# Predecessor to Today's Coast Starlight



## TinCan782 (Jun 18, 2014)

Very nice website about Southern Pacific's Coast Daylight trains...

*LINK*


----------



## Bob Dylan (Jun 18, 2014)

FrensicPic said:


> Very nice website about Southern Pacific's Coast Daylight trains...
> 
> *LINK*


I use the latest updated Google Chrome and the Link won't open for me????


----------



## MrFSS (Jun 18, 2014)

jimhudson said:


> FrensicPic said:
> 
> 
> > Very nice website about Southern Pacific's Coast Daylight trains...
> ...


Jim - so am I and it works fine. Close your browser and try again.

Or, here is the typed out link it it helps.: http://spdaylight.net/Welcome.html


----------



## Bob Dylan (Jun 18, 2014)

Thanks Tom! works fine now with the full link! I'm on my Motto G Phone, not a PC!!!

And great site, thanks to the OP for posting! Maybe we'll have a Daylight again some day!!!!


----------



## afigg (Jun 18, 2014)

jimhudson said:


> And great site, thanks to the OP for posting! Maybe we'll have a Daylight again some day!!!!
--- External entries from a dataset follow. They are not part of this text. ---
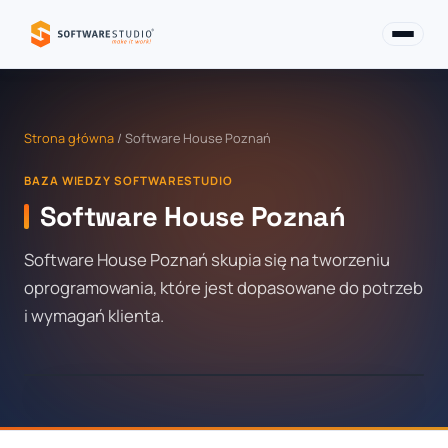
Strona główna
/ Software House Poznań
BAZA WIEDZY SOFTWARESTUDIO
Software House Poznań
Software House Poznań skupia się na tworzeniu
oprogramowania, które jest dopasowane do potrzeb
i wymagań klienta.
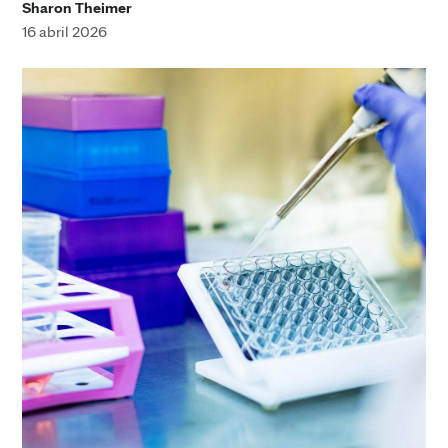
Sharon Theimer
16 abril 2026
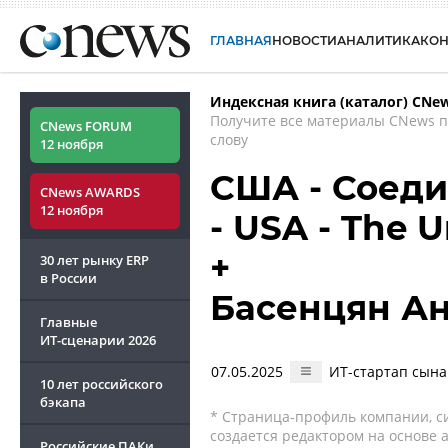
ГЛАВНАЯ
НОВОСТИ
АНАЛИТИКА
КО
Индексная книга (каталог) CNe
Получите все материалы CNews 
CNews FORUM
слову
12 ноября
США - Соед
CNews AWARDS
12 ноября
- USA - The U
+
30 лет рынку ERP
в России
Басенцян А
Главные
ИТ-сценарии
2026
07.05.2025
ИТ-стартап сына
10 лет российского
бэкапа
* Страница-профиль компании, сис
создается редактором на основе
Российские ПАКи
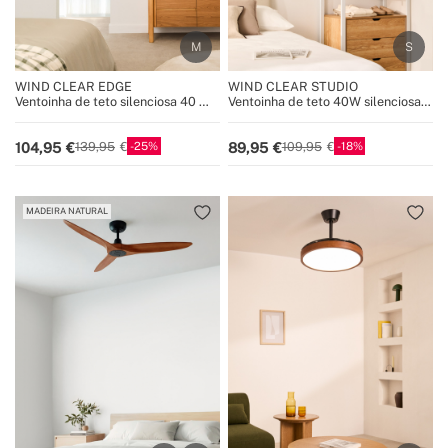
WIND CLEAR EDGE
WIND CLEAR STUDIO
Ventoinha de teto silenciosa 40 W
Ventoinha de teto 40W silenciosa
Ø107 cm com pás retráteis e luz
com pás retráteis e luz LED, vários
LED
tamanhos
25
18
104,95
89,95
139,95
109,95
MADEIRA NATURAL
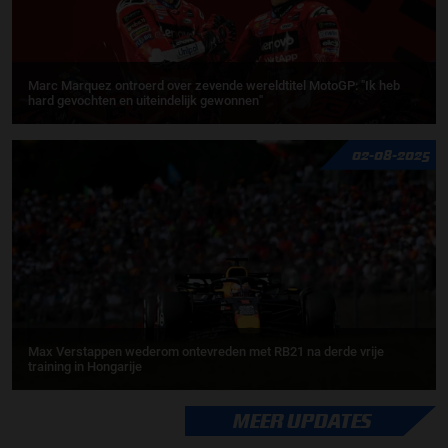
Marc Marquez ontroerd over zevende wereldtitel MotoGP: "Ik heb
hard gevochten en uiteindelijk gewonnen"
02-08-2025
Max Verstappen wederom ontevreden met RB21 na derde vrije
training in Hongarije
MEER UPDATES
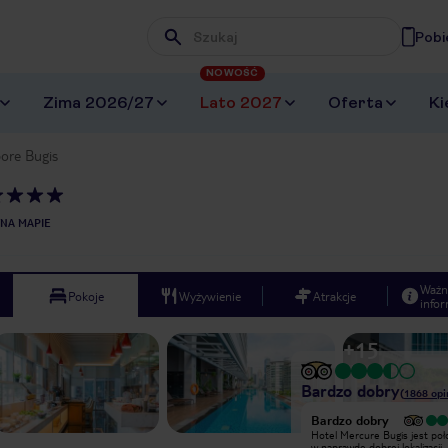
Pobi
Wpisz frazę, której szukasz
NOWOŚĆ
Zima 2026/27
Lato 2027
Oferta
Ki
ore Bugis
NA MAPIE
Ważn
Pokoje
Wyżywienie
Atrakcje
infor
+
15
Bardzo dobry
(
1868
opi
Bardzo dobry
Hotel w którym trwa jeszcze
Hotel Mercure Bugis jest po
budowa... Wiec mimo zapewnień, ze
w naprawdę dobrej lokalizacji.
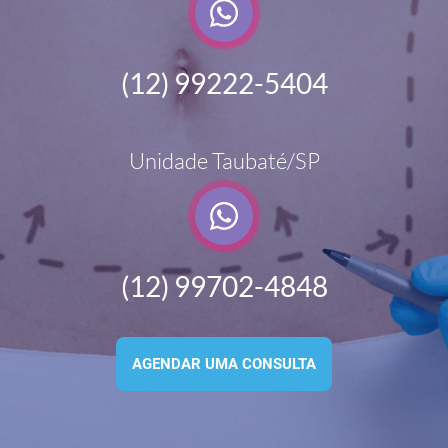
(12) 99222-5404
Unidade Taubaté/SP
(12) 99702-4848
AGENDAR UMA CONSULTA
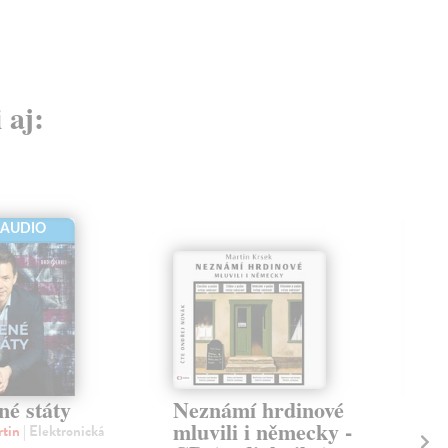
 aj:
-AUDIO
né státy
Neznámí hrdinové
Ob
mluvili i německy -
ku
rtin
| Elektronická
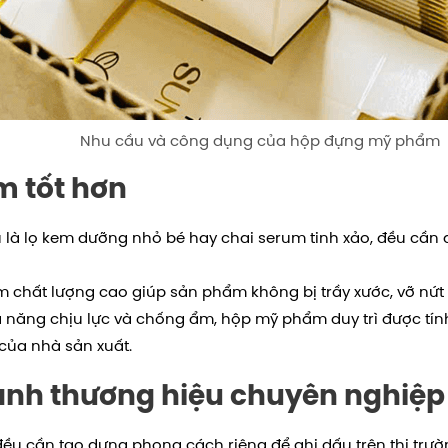
Nhu cầu và công dụng của hộp đựng mỹ phẩm
m tốt hơn
à lọ kem dưỡng nhỏ bé hay chai serum tinh xảo, đều cần đ
chất lượng cao giúp sản phẩm không bị trầy xước, vỡ nứt 
ả năng chịu lực và chống ẩm, hộp mỹ phẩm duy trì được tí
của nhà sản xuất.
ảnh thương hiệu chuyên nghiệp
u cần tạo dựng phong cách riêng để ghi dấu trên thị trườ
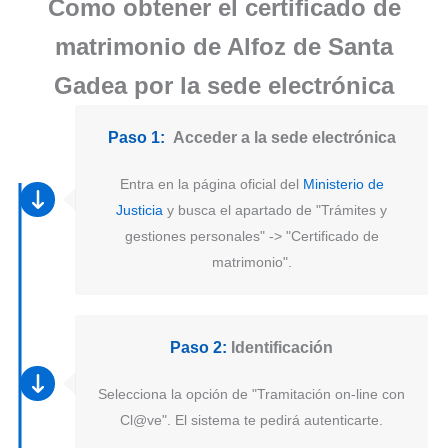
Como obtener el certificado de
matrimonio de Alfoz de Santa
Gadea por la sede electrónica
Paso 1:
Acceder a la sede electrónica
Entra en la página oficial del
Ministerio de
Justicia
y busca el apartado de "Trámites y
gestiones personales" -> "Certificado de
matrimonio".
Paso 2:
Identificación
Selecciona la opción de "Tramitación on-line con
Cl@ve". El sistema te pedirá autenticarte.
Well, a Coast Daylight is in the California State Rail plan. If the proposed distribution of the revenues expected to generated from the state cap and trade fees makes it through the state legislature, CA will have more than enough funds to pay off UP and make a Coast Daylight happen (as well as building out the CA HSR system).


----------



## NW cannonball (Jun 21, 2014)

Thanks for the link.

Last month took the earliest Surfliner LAUS - Grover Beach and back again 2 days later.

Didn't see much conflicting traffic, did see several mostly unused passing sidings mostly north from Ventura to SLO.

Is this line underused? How about the line north from SLO to San Jose?

Seems like it wouldn't take a lot to run a Daylighter again - but what do I know.


----------